Ask yourself: Whom should you invite to be part of your network? While the members may vary depending on your strengths and weaknesses, your team should probably include some—or all—of the following professionals:

Attorney: Unless you have in-house council or a legal background yourself, an attorney—especially one with some experience in your industry—is almost a necessity. Among other things, an attorney can help defend you and your company from potential lawsuits, review contracts, and help with succession planning.

Accountant: While most people only use their accountant during tax season, business owners will find that an ongoing relationship can save them money in the long run. Not only can an accountant keep you from running afoul of the IRS, they can also show you how to structure your business and become a more tax-efficient operation.

Banker/Financier: As we all know, cash flow is the lifeblood of any business. And in today’s restrictive lending environment, having a banker in your corner can be a real boon.
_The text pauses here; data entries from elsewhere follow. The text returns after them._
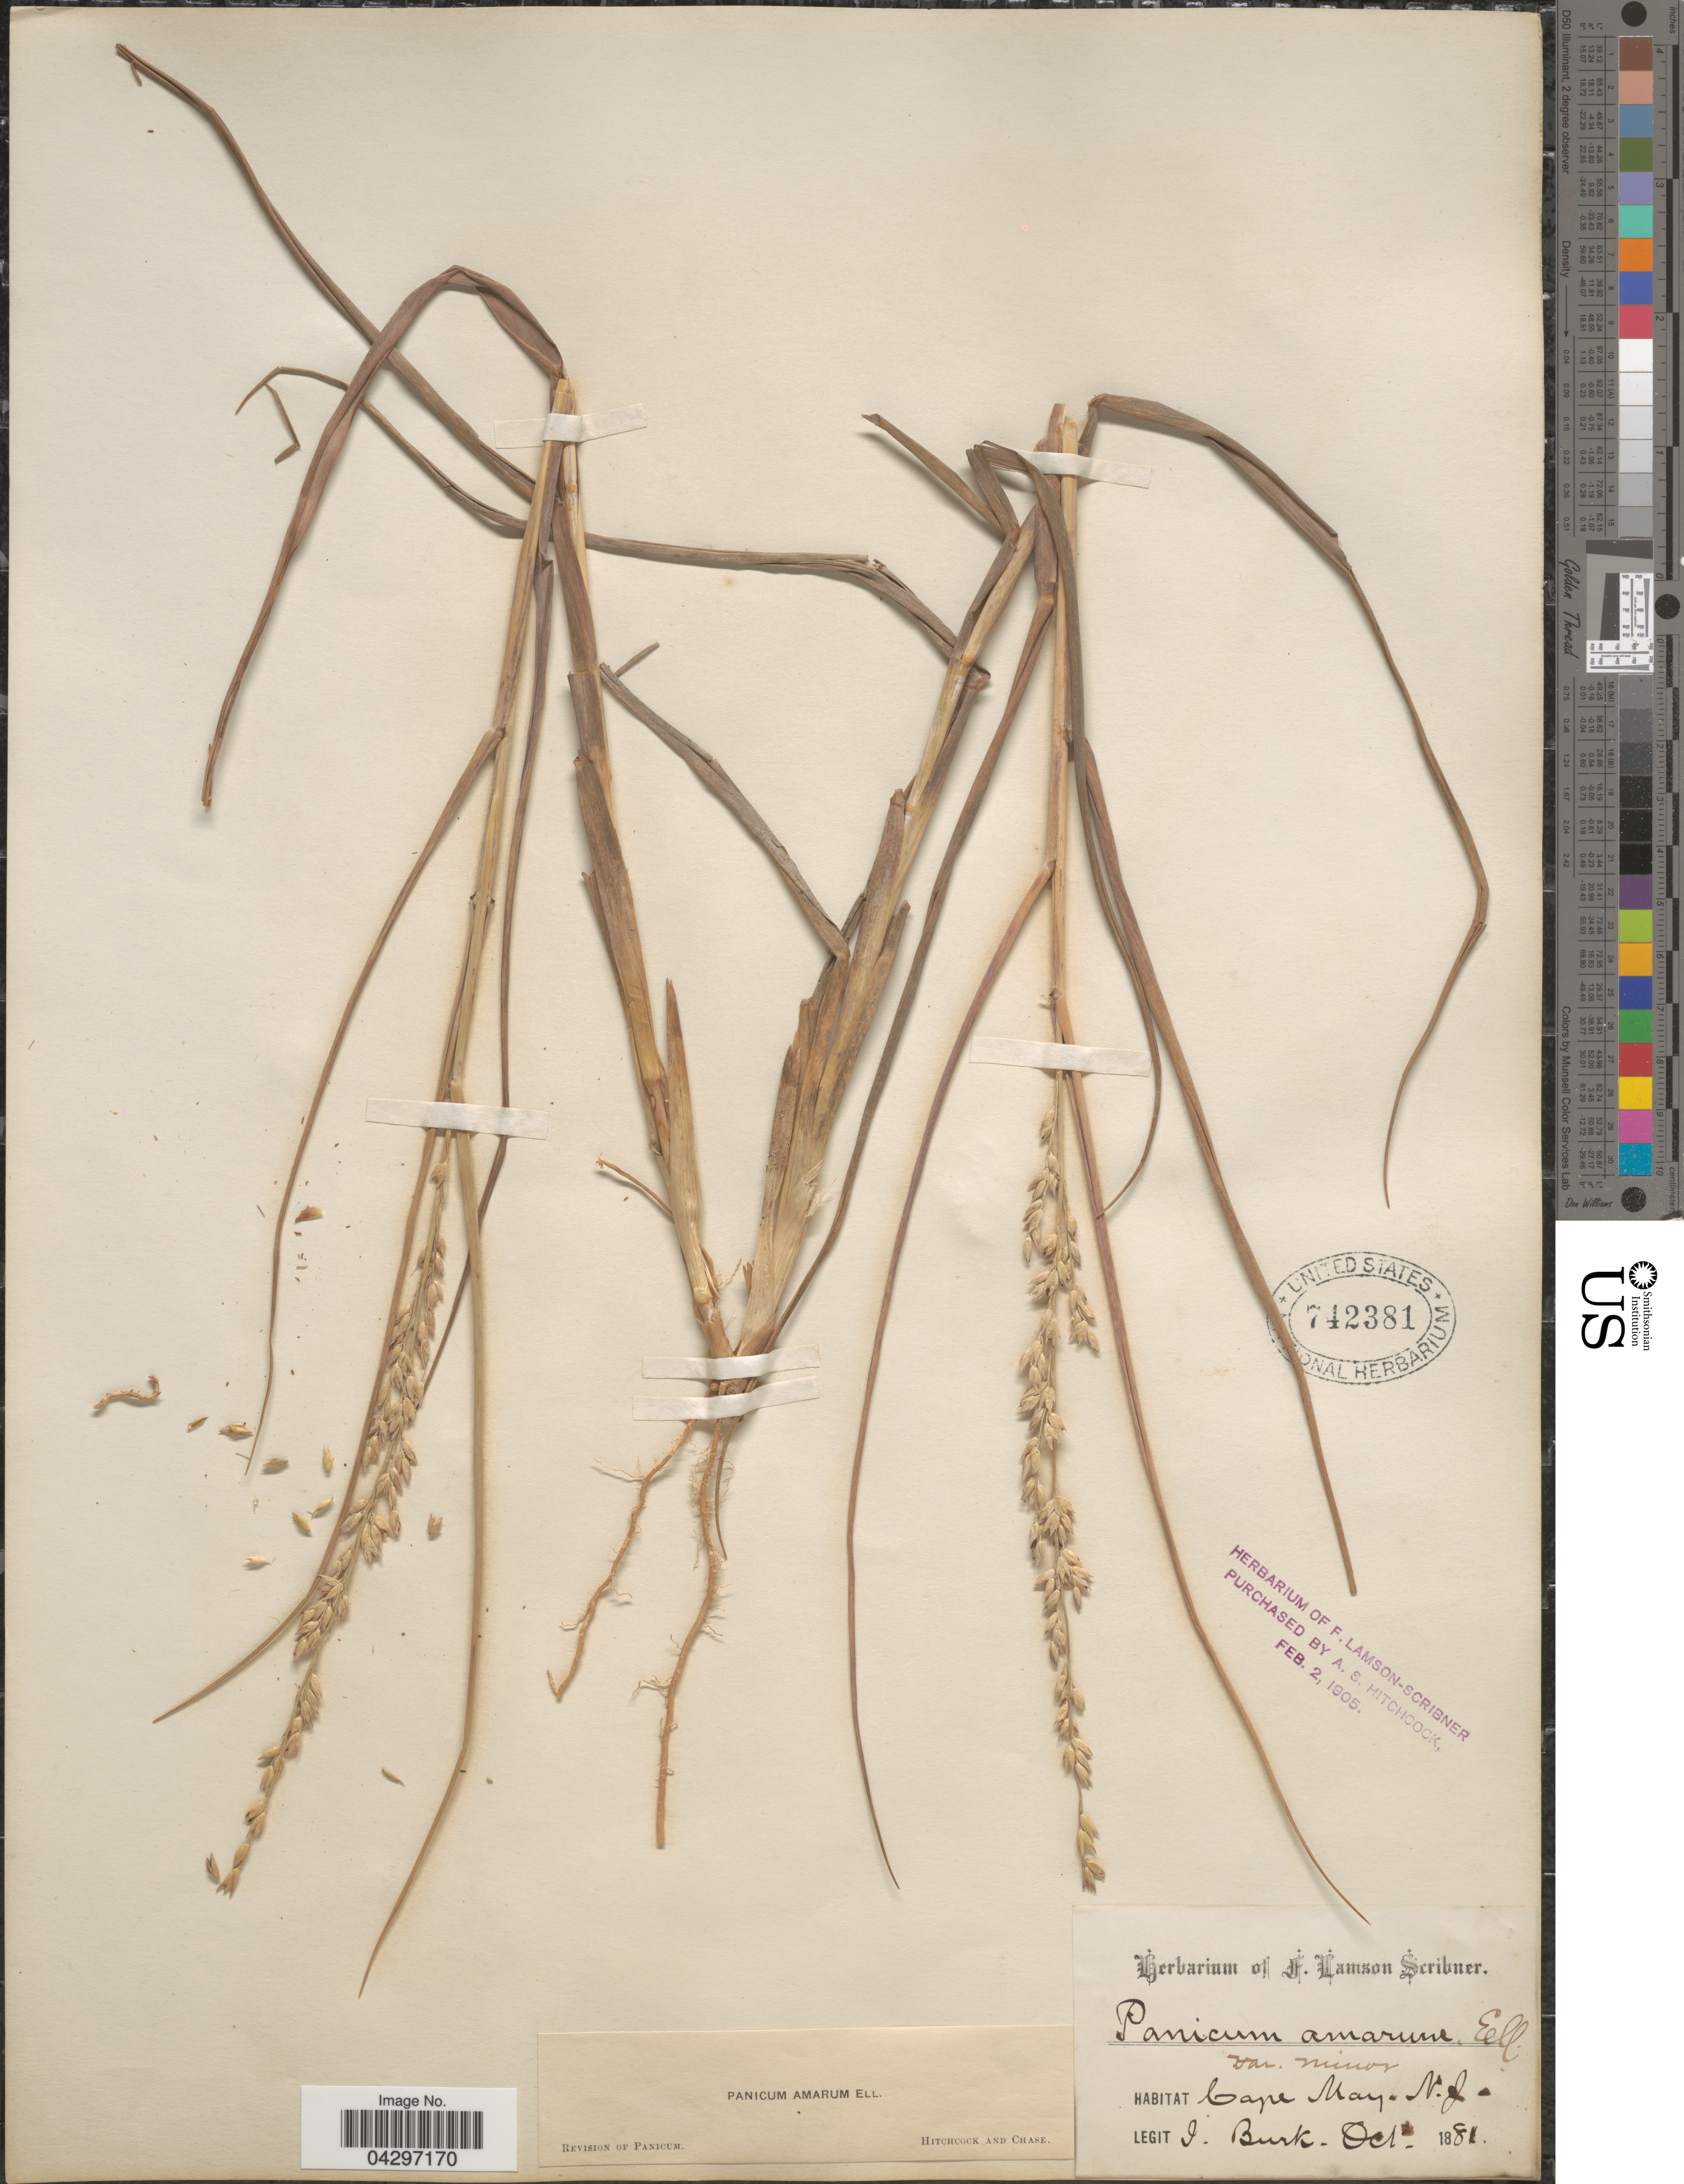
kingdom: Plantae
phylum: Tracheophyta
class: Liliopsida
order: Poales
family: Poaceae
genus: Panicum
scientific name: Panicum amarum var. amarulum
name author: (Hitchc. & Chase) Freckmann & Lelong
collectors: I. Burk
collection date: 1881-10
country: United States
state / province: New Jersey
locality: Cape May.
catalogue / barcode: US 742381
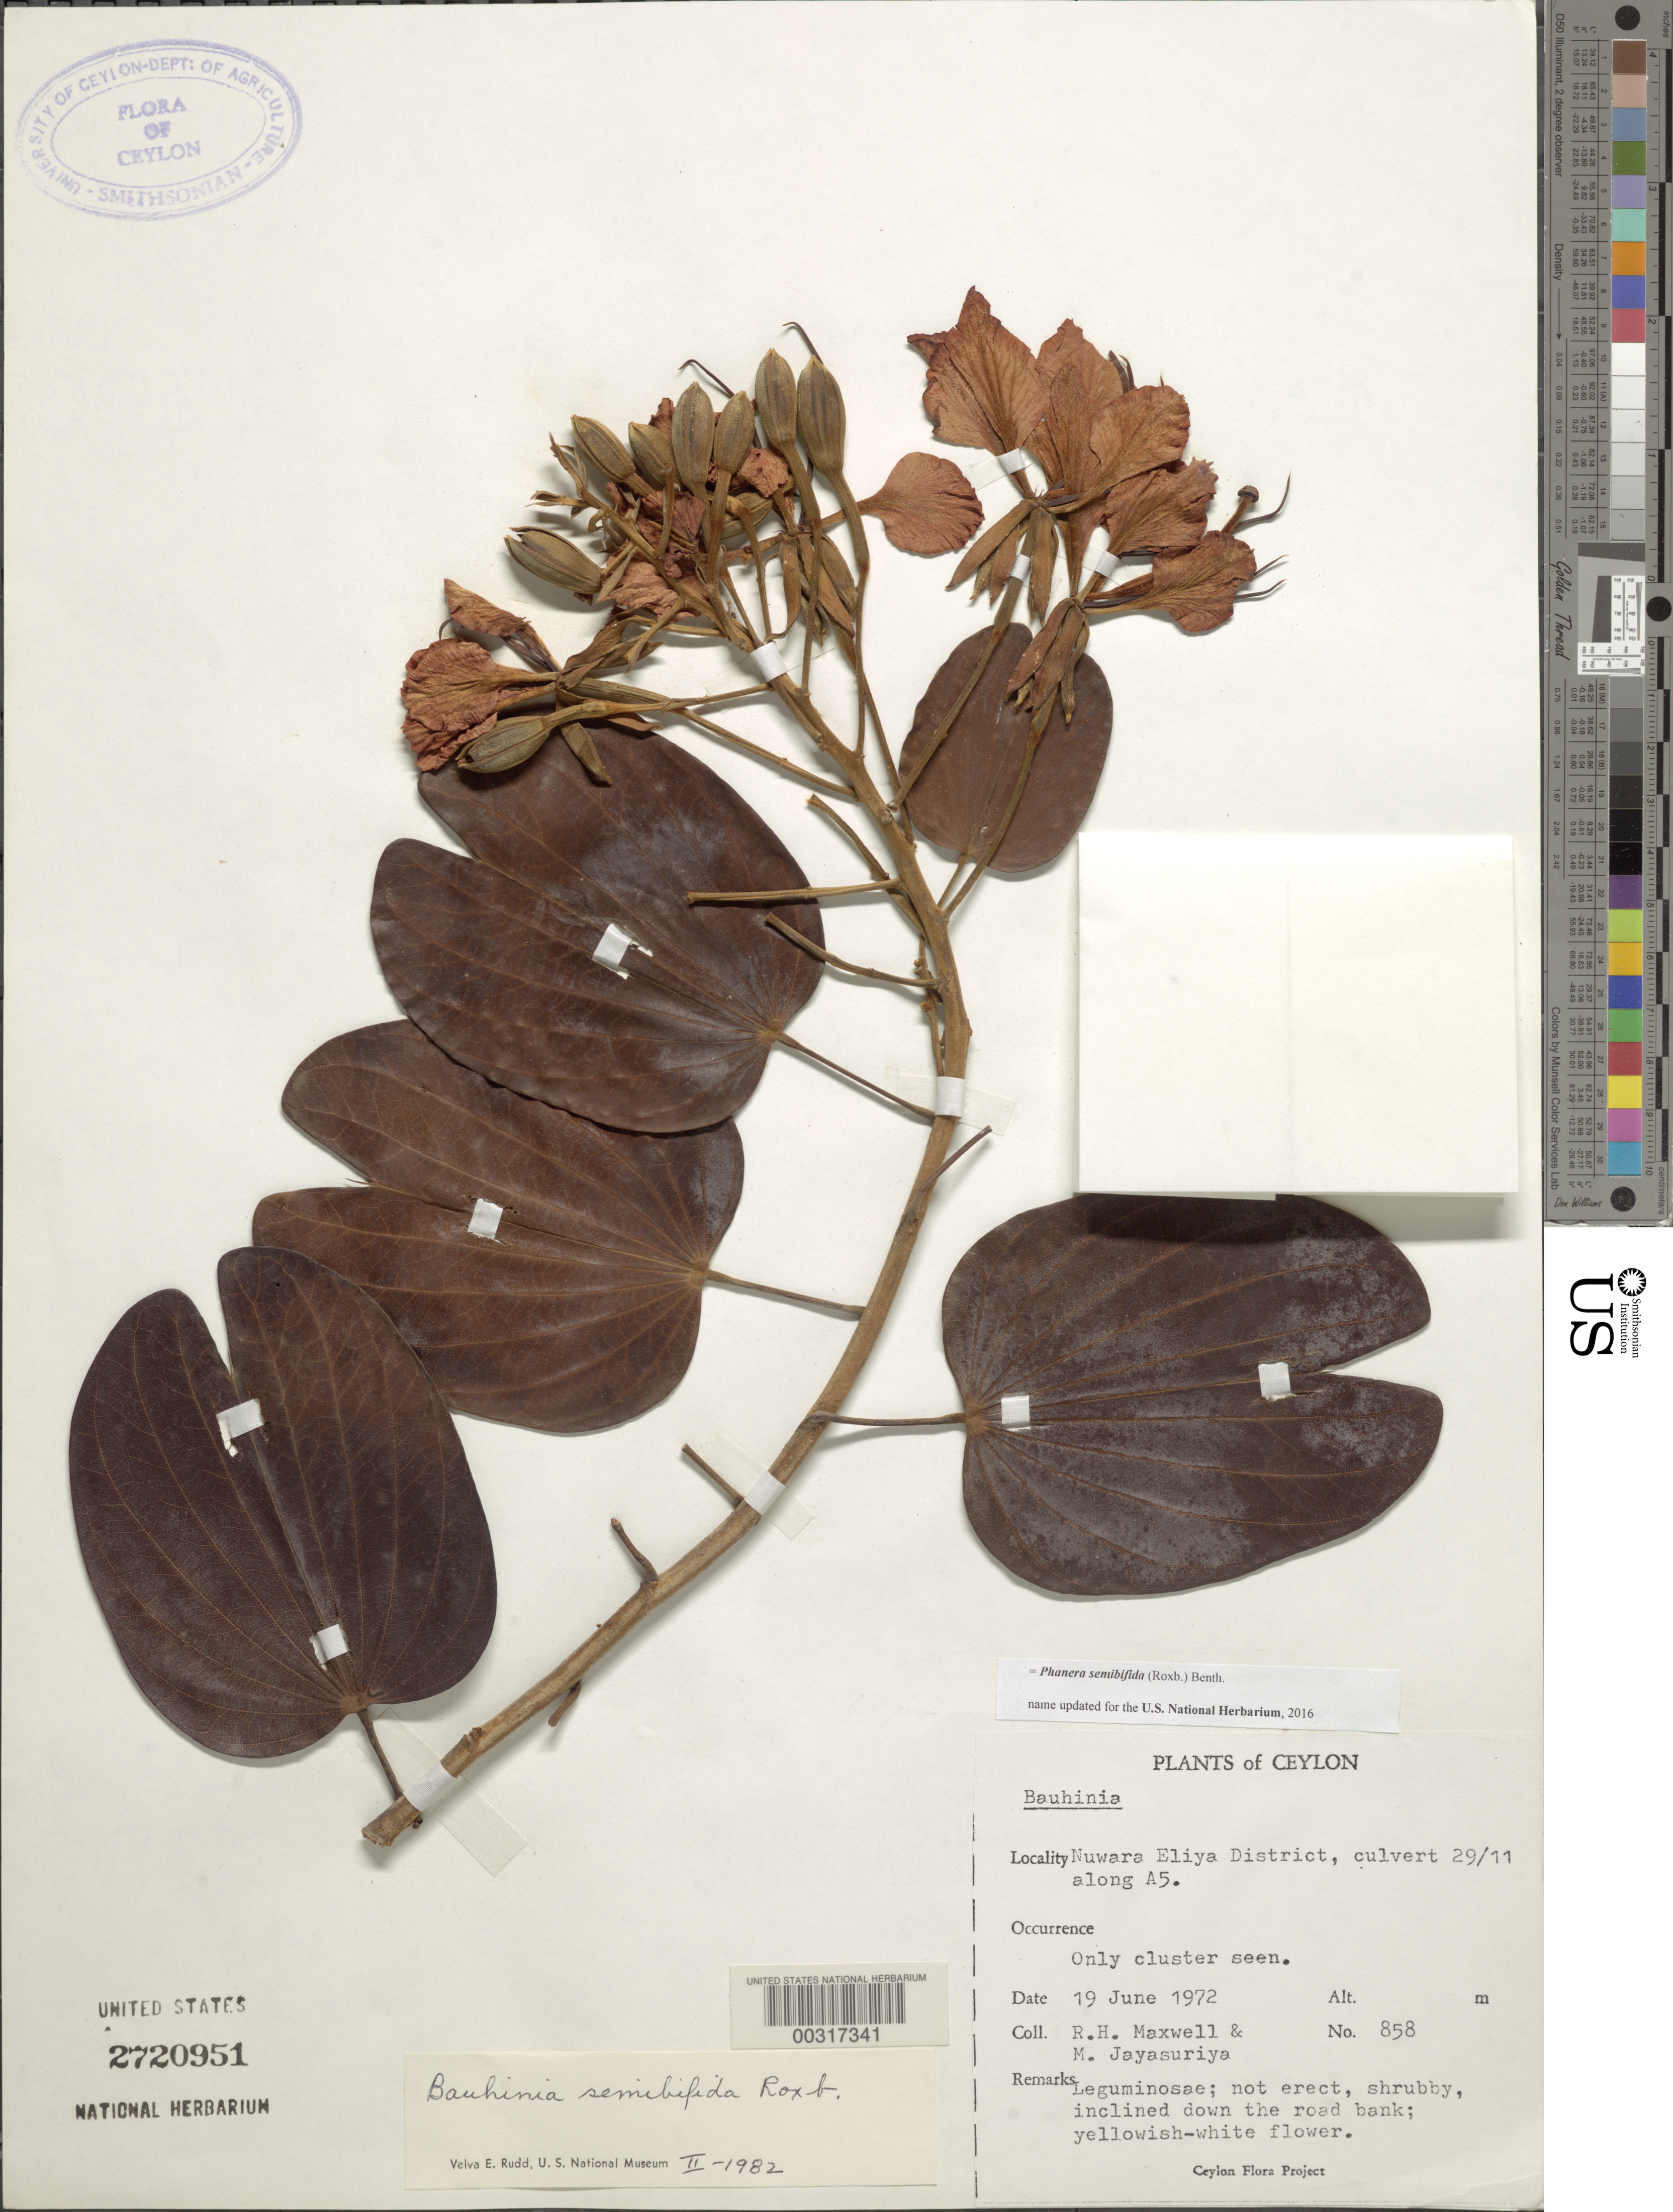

By providing easy access to credit, or letting you hear about the most favorable rates, a banker can be an invaluable addition to your team.

Insurance agent: A professional insurance agent can help you prepare for a number of critical business issues. Specifically, an insurance agent can help your business overcome the loss of a key employee, enhance your executive benefit package, fund a buy-sell agreement, and protect your family’s future by insuring your business interests.

As you can see, there are a host of advantages to creating a network of professionals with expertise in their field. Best of all, it’s a win-win for all parties, so setting one up may be easier than you think.